MOSQUITO, NOT THE SAME AS A MOJITO
Cindy Maddera
I feel like I've been having a hard time sitting down and writing anything these days. A lot of this is due to how busy things have gotten lately. I've just been too busy to compile any thoughts into one space and by the time I sit down to actually do that, to actually tell you about all of the great and fun things we've been doing, I've forgotten what it was I was going to tell you. Also, some of those things are serious topics that I'm not sure I'm ready to talk about. They are grown up discussions on combining households and figuring out what's wrong with Dad. Things I'm either not ready to talk about yet or don't have all the information to share. The only information I can share is the number of mosquito bites I have on one leg. It's eleven. No wait...twelve. It's twelve (ask me again tomorrow). I had no idea that Spring here would mean poison ivy for me and late Summer here would mean malaria season. Actually, I'm really surprised that I have not come down with West Nile or malaria. The other day I was out watering the garden and I looked down at my thumb and there was a mosquito sitting on my thumbnail with her proboscis jabbed into my cuticle. And if you think that a mosquito wouldn't be able to get much from a cuticle, you are wrong. A mosquito leaves just as large and itchy bite on the cuticle as it does on any other fleshy region of the body. And that's another thing. I am not walking around in my yard naked. I am fully clothed and even wearing jeans on many of those occasions. My underwear is HUGE! Why is it then that I keep finding large itchy whelps on that area where my thigh meets my ass? How does that happen? Well, I'll tell you how.

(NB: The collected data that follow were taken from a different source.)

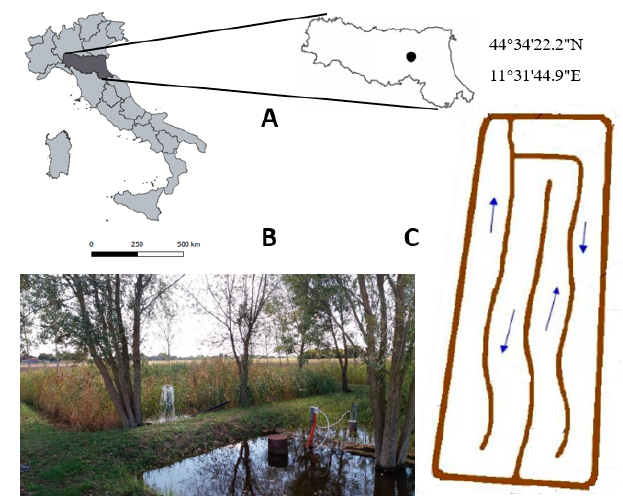
Figure 1. The location of the SFCW system in Emilia-Romagna region (Italy) ( A ), constructed wetland studied ( B ) and its hydraulic scheme (arrows show the direction of the water flow) ( C ).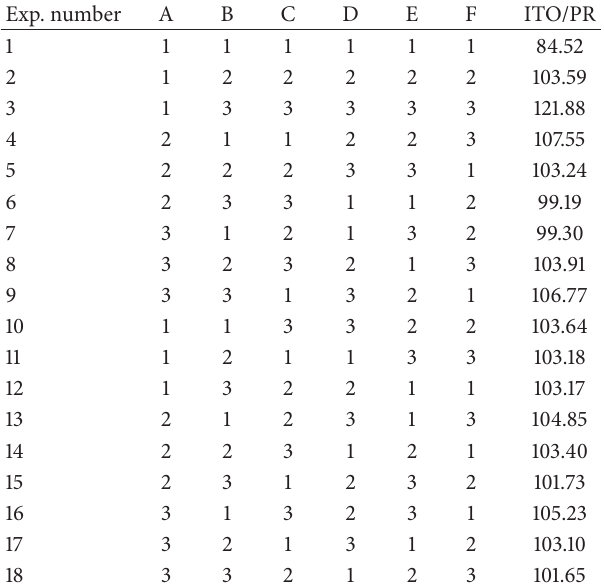
Table 4: 𝐿 18 ( 2 1 × 3 7 ) orthogonal array and the calculated 𝑥 -dir. normal stress of the ITO/PR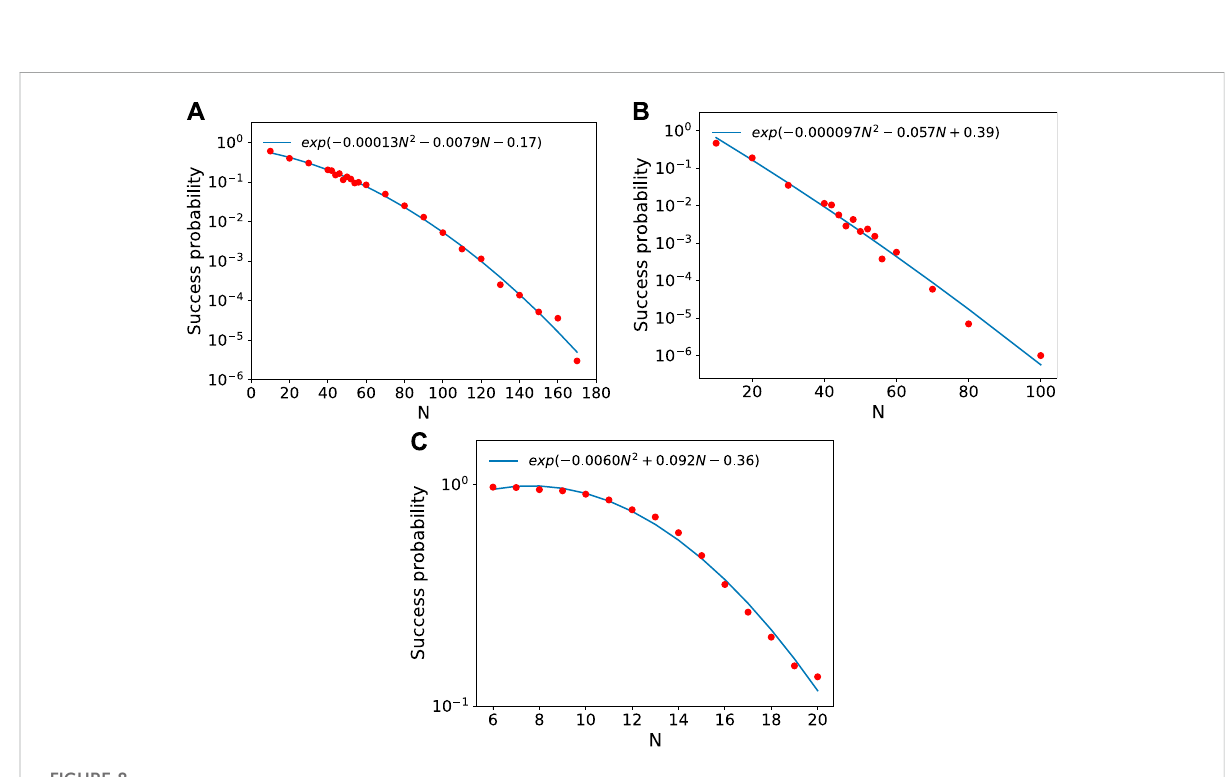
FIGURE 8 (color online) Scaling of success probability for (A) REG, (B) RAN, and (C) 2SAT classes of problems by fi tting exponential functions of second degree polynomial in N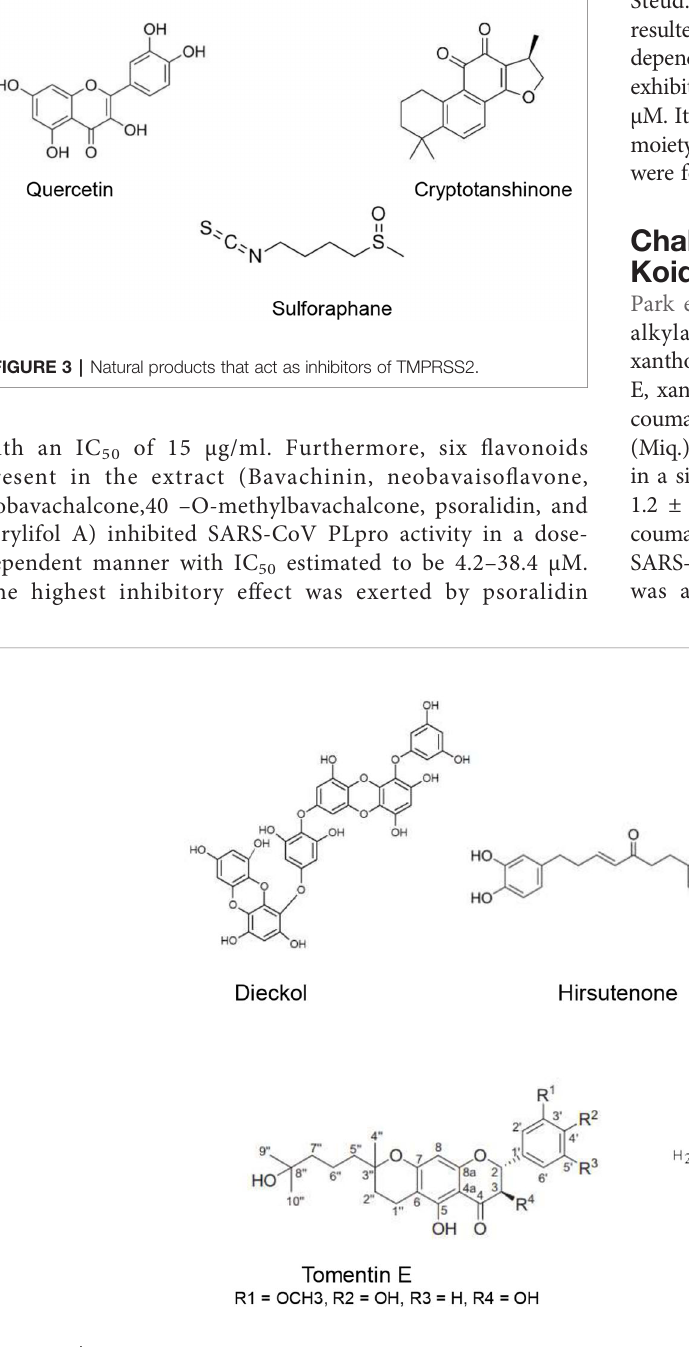
FIGURE 4 | Natural products that act as inhibitors of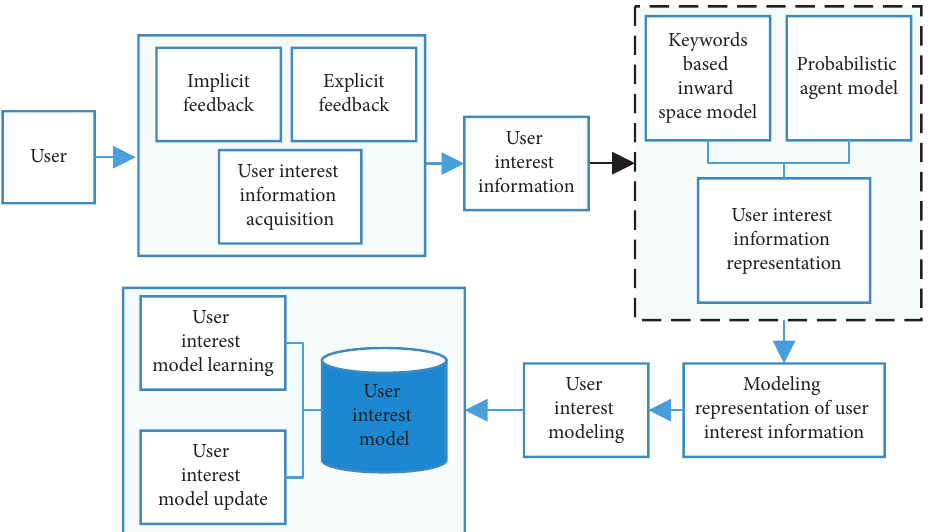
Figure 1: Selected photographic records of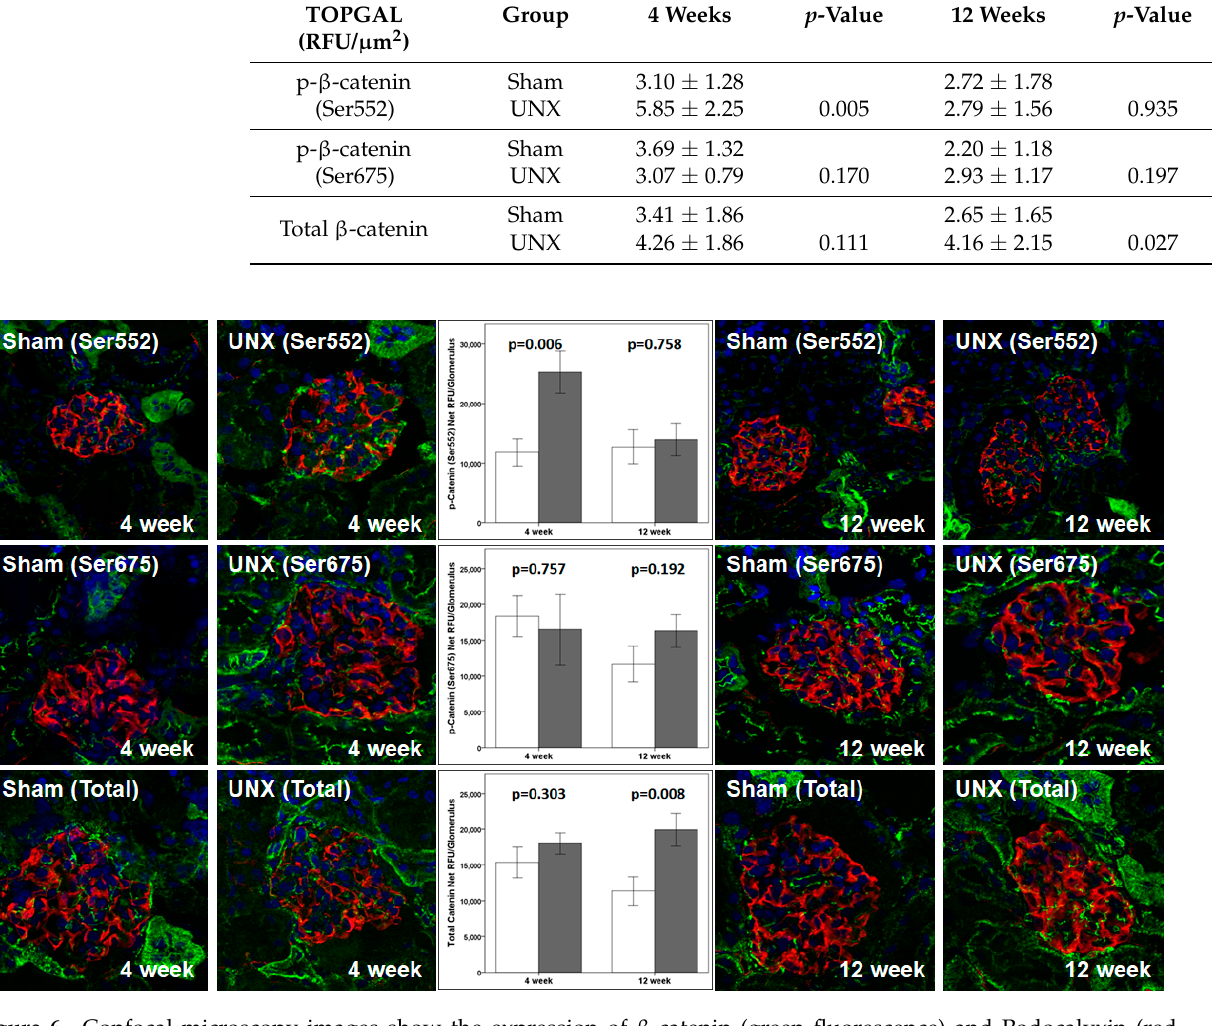
Figure 6. Confocal microscopy images show the expression of β -catenin (green fluorescence) and Podocalyxin (red fluorescence) in TOPGAL animals at 4 and 12 weeks following unilateral nephrectomy or sham treatment at 4 weeks of age. Unilateral nephrectomy is associated with glomerular hypertrophy. The bar graph shows the net relative fluorescence units/glomerulus. The values are shown as the mean relative fluorescence units [RFU] ± SD; the p -values were obtained using unpaired Students’ t -test.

The proboscis on mosquito is made up of feeding styles collectively called a fascicle. There's a lip of tiny teeth around the outside of the fascicle that vibrate at a frequency to microsaw it's way through your skin. If it can microsaw through skin, surely it can do that through clothes. Basically the mosquito is chewing you and your clothing and it only requires about 16 uN of force to insert the fascicle into the skin. I know this because I read this abstract. There are scientist out there who are trying to figure out how a mosquito can bite through a layer of denim and a layer of giant cotton panties to get to that fleshy part of your (and I mean my) butt. Technically, they're looking for new ways to fabricate better needles, but I know, deep down, they just want to know how and why they have mosquito bites on their butts.
Or maybe I'm just trying to tell you that I've been too busy scratching my ass to write a proper blog entry.